ECE2024 Poster Presentations Adrenal and Cardiovascular Endocrinology (95 abstracts)
1Sheba, Endocrinology, diabetes and metabolism, Ramat Gan, Israel; 2Sheba, ENTIRE Endocrine Neoplasia Translational Research Center, Ramat Gan, Israel; 3Tel Aviv University, Medicine, Tel Aviv-Yafo, Israel
Introduction: Von Hippel-Lindau (VHL) is an autosomal dominant disease associated with increased risk for developing hemangioblastomas of the central nervous system and retina, renal cell carcinoma (RCC), pancreatic neuroendocrine tumors (PNET), adrenal pheochromocytomas and paraganglioma (PPGL). Loss of function VHL alterations lead to pseudohypoxia and, consequently, to angiogenesis and metabolic derangements (e.g., increased glucose uptake). Little is known about the systemic effects of VHL alterations on the cardiometabolic system.

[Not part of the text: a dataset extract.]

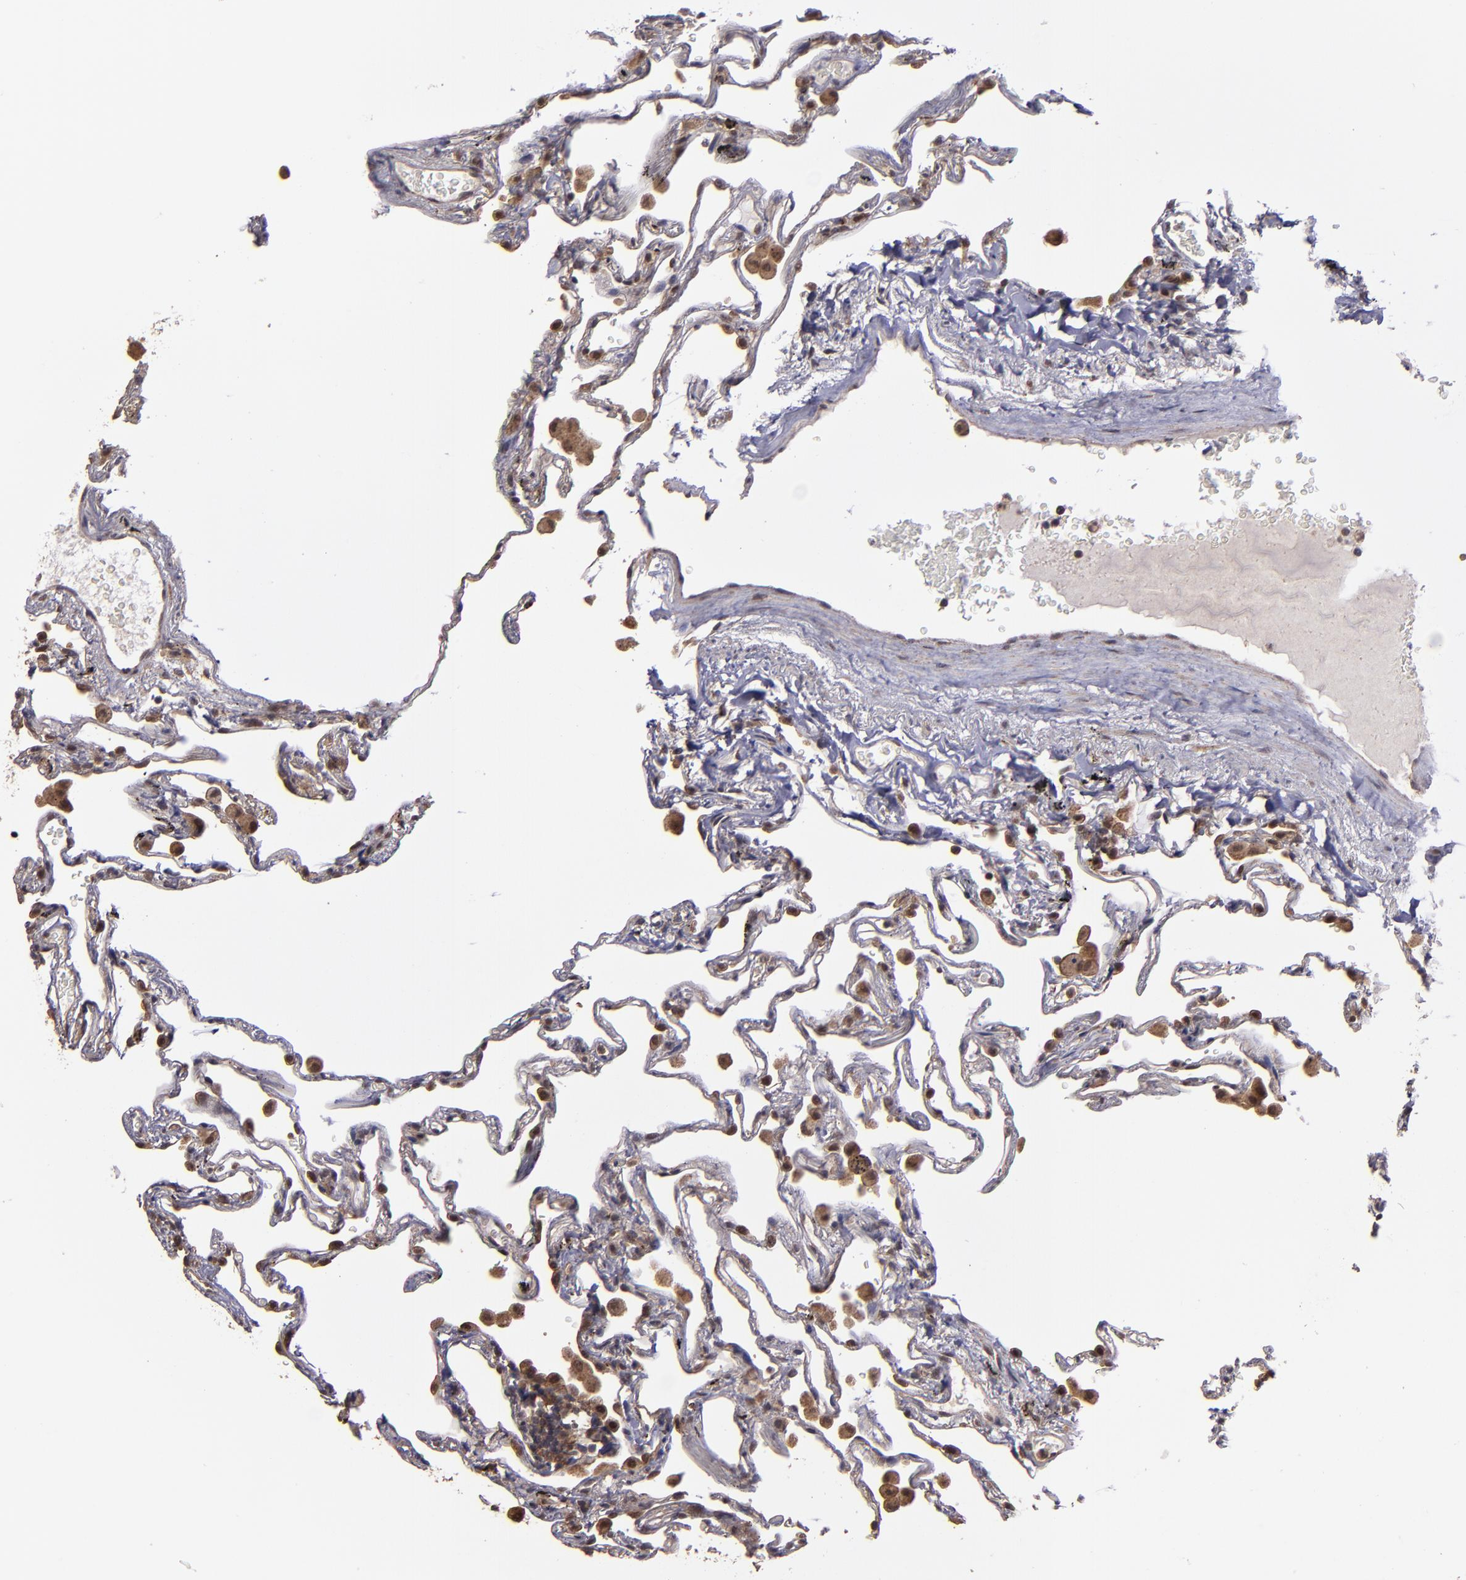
{"staining": {"intensity": "weak", "quantity": "25%-75%", "location": "cytoplasmic/membranous"}, "tissue": "lung", "cell_type": "Alveolar cells", "image_type": "normal", "snomed": [{"axis": "morphology", "description": "Normal tissue, NOS"}, {"axis": "morphology", "description": "Inflammation, NOS"}, {"axis": "topography", "description": "Lung"}], "caption": "Immunohistochemical staining of unremarkable lung shows low levels of weak cytoplasmic/membranous staining in about 25%-75% of alveolar cells.", "gene": "SIPA1L1", "patient": {"sex": "male", "age": 69}}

Aim: Study whether VHL gene variants are associated with increased cardiometabolic risk.
Methods: Data were extracted from the UK Biobank database, including demographic and anthropometric parameters, medical history, and lab testing. Whole exome sequencing data were available for all patients, and a focused variant calling and annotation of the VHL gene region was performed on the DNA-nexus platform. A composite of major adverse cardiovascular events (MACE) per patient consisted of ischemic heart disease (IHD), cerebrovascular accident (CVA), and peripheral artery disease (PVD). VHL variant severity was sub-categorized into low (silent or missense), intermediate (in-frame insertion or deletion and 5′ UTR variants), and high-risk (nonsense or frameshift).
Results: Data from 460 430 participants were analyzed (45.8% males, age at inclusion 73.6±8.1 years). IHD, CVA, and PVD rates were 11.5%, 3.0%, and 1.8%, respectively. Germline VHL variants were detected in 2594 participants (0.45%), with 2073 low- (242 silent, 1830 missense), 505 intermediate- (18 in-frame deletion and 23 in-frame insertion and 464 5′ UTR variants), and 16 high-risk (3 frameshift insertions, one frameshift deletion, and 12 nonsense) VHL variants. In the multivariable logistic regression analysis, harboring a high-risk VHL variant was associated with an 11-fold increased risk of MACE (odds ratio [OR] 11.1, 95% confidence interval 1.554.1, P=0.006), after adjustment for age at inclusion, age at diagnosis with cancer, sex, kidney function, c-reactive protein plasma levels, and diagnosis status with diabetes mellitus, hypertension, dyslipidemia, obesity, and RCC.
Conclusions and discussion: VHL gene alterations are associated with an increased cardiometabolic risk. Metabolic changes or enhanced drive for angiogenesis might contribute to this association. Further research is needed to verify these results and to assess a possible benefit from early intervention in this population.